Cleaning a ship’s submerged parts from barnacles and other growths, while the ship is in the water, can transfer invasive species to local marine environments unless it is properly cleaned and the debris is captured.
To combat this problem, and to provide clarity and quality assurance to shipowners, ports and government authorities, BIMCO and the International Chamber of Shipping (ICS) have published the first industry standard on in-water cleaning of ships.
“This standard will help protect the environment in the port. Not only that, it will also help every organisation that is part of this process by raising the minimum standard of cleaning several notches higher and ensure that the end result is both a clean ship, and safe working practice,” says David Loosley, BIMCO secretary general.

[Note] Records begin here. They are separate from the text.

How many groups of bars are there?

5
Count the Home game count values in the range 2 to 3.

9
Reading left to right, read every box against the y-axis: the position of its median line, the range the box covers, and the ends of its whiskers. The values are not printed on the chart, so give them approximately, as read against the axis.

The organisms growing on the ship increases its drag through the water and can reduce fuel efficiency of the ship by as much as 35 percent, leading to higher fuel bills and higher CO2 emissions. It is therefore important to remove the growths every couple of years.
A number of countries and regions have put biofouling management high on the agenda, with regional and national regulation on the drawing board or already in place. This includes the USA, Australia, the Baltic Sea region, New Zealand, Hawaii and California.
John Stawpert, Manager (Environment and Trade) at the International Chamber of Shipping added: “This new industry standard establishes a benchmark for safe and environmentally sound underwater hull cleaning, an issue that is of increasing concern to the international community. We hope that this first step by industry bodies will allow cleaning companies to demonstrate that their products protect the marine environment, and that shipowners can be confident that their ships are cleaned to a safe and effective level around the world. With these industry standards port authorities can also have confidence that underwater hull cleaning can be completed with minimal risk to the environment by independently approved cleaning companies working to proven high standards.”
According to the industry standard, at least 90 percent of the macro fouling must be captured by the cleaning company, and effluent water coming back into the sea will have removed organisms and materials down to a microscopic size (0.000001 metres).